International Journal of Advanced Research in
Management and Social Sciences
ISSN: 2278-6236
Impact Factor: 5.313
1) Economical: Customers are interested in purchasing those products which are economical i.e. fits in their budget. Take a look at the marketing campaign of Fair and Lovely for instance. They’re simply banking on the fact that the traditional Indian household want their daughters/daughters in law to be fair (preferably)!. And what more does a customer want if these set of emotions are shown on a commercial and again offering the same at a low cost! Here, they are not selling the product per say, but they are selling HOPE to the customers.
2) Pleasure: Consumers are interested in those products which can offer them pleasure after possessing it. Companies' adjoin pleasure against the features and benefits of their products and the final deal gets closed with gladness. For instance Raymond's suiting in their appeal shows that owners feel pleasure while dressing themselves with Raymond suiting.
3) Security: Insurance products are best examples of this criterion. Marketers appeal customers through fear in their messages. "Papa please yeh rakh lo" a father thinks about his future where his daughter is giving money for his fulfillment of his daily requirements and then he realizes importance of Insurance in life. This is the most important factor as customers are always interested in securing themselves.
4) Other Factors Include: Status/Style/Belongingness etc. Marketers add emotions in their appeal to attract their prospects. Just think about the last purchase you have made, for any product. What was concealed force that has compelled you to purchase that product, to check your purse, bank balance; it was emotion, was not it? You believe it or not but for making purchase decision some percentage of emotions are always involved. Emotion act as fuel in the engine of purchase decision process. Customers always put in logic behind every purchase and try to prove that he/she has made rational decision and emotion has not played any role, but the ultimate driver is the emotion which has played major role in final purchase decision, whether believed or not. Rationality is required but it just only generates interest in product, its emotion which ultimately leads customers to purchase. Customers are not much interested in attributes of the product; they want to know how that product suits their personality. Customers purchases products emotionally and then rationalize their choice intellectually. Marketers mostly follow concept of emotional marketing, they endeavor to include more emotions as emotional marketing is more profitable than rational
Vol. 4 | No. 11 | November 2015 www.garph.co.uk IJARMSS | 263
_____
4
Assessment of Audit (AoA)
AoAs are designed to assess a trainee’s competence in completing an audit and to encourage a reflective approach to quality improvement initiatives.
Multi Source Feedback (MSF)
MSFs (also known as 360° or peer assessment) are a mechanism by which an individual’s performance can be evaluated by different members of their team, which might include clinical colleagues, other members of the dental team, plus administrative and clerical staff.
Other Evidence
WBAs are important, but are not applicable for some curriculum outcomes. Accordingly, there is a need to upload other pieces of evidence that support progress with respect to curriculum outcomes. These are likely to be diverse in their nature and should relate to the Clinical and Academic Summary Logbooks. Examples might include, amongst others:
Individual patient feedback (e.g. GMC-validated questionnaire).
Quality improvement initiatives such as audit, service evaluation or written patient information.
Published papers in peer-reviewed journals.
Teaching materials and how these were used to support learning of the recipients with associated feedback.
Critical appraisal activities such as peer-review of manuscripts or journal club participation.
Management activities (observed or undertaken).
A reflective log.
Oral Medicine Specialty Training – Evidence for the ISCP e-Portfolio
_____
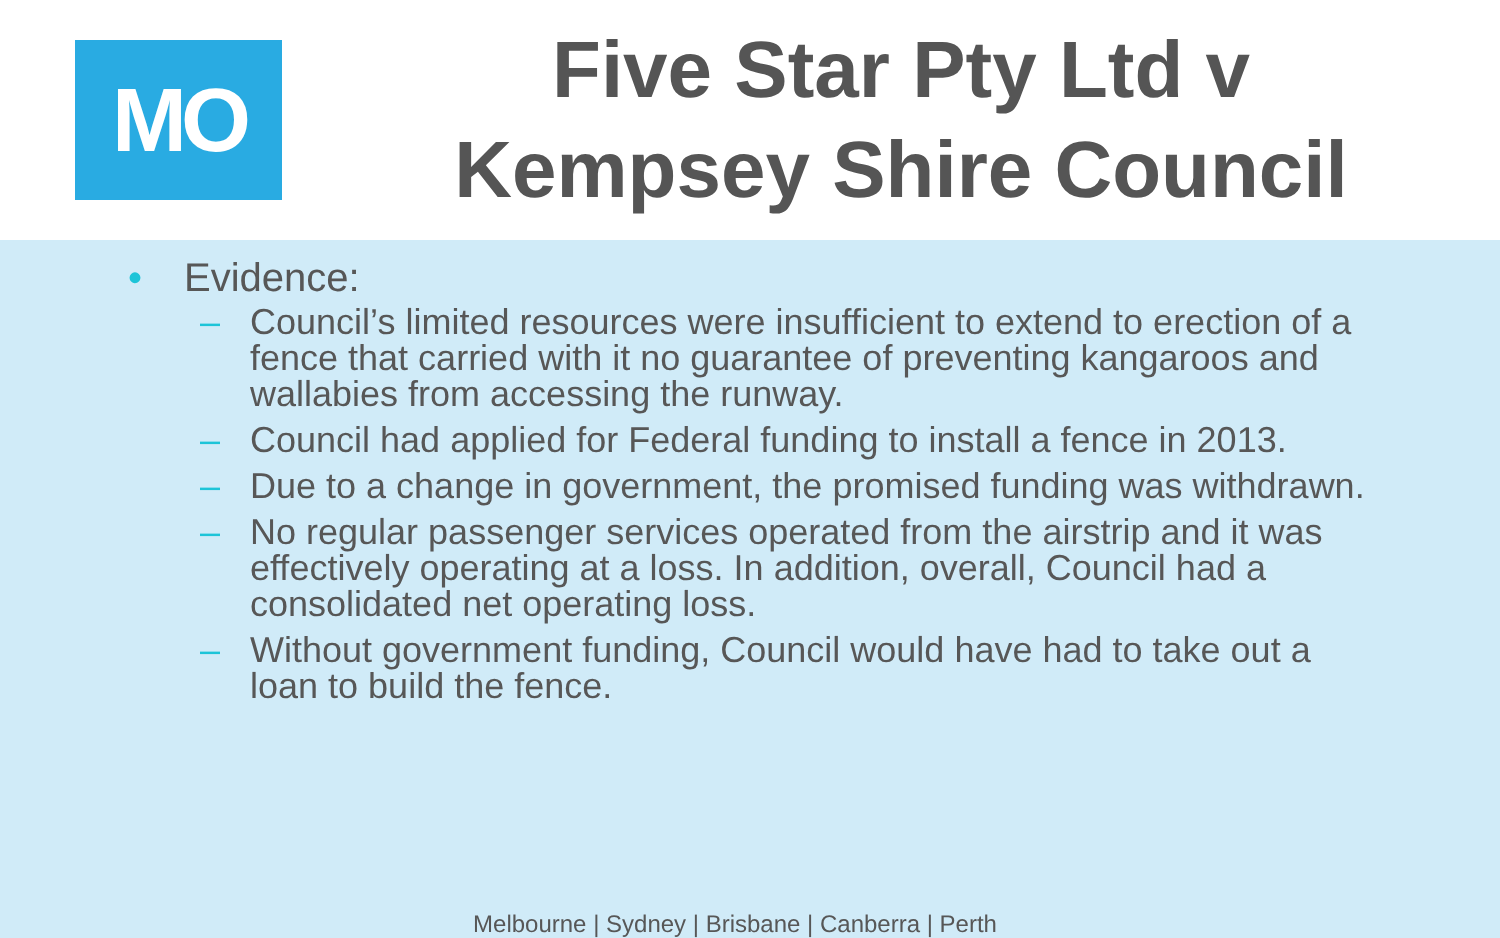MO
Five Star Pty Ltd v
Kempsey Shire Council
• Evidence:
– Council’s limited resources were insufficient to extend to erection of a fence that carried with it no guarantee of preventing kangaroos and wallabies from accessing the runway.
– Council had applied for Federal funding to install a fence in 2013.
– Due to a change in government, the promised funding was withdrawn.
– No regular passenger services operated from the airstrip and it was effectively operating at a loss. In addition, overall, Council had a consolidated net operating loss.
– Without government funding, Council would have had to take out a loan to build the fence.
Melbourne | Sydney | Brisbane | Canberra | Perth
_____
## WORK ORDER
Take exactly the lines from the one containing "Assessment of Audit (AoA)" through the one containing "Other Evidence" in the data above, and output them with nothing added.

## SOLUTION TO THIS TASK
Assessment of Audit (AoA)
AoAs are designed to assess a trainee’s competence in completing an audit and to encourage a reflective approach to quality improvement initiatives.
Multi Source Feedback (MSF)
MSFs (also known as 360° or peer assessment) are a mechanism by which an individual’s performance can be evaluated by different members of their team, which might include clinical colleagues, other members of the dental team, plus administrative and clerical staff.
Other Evidence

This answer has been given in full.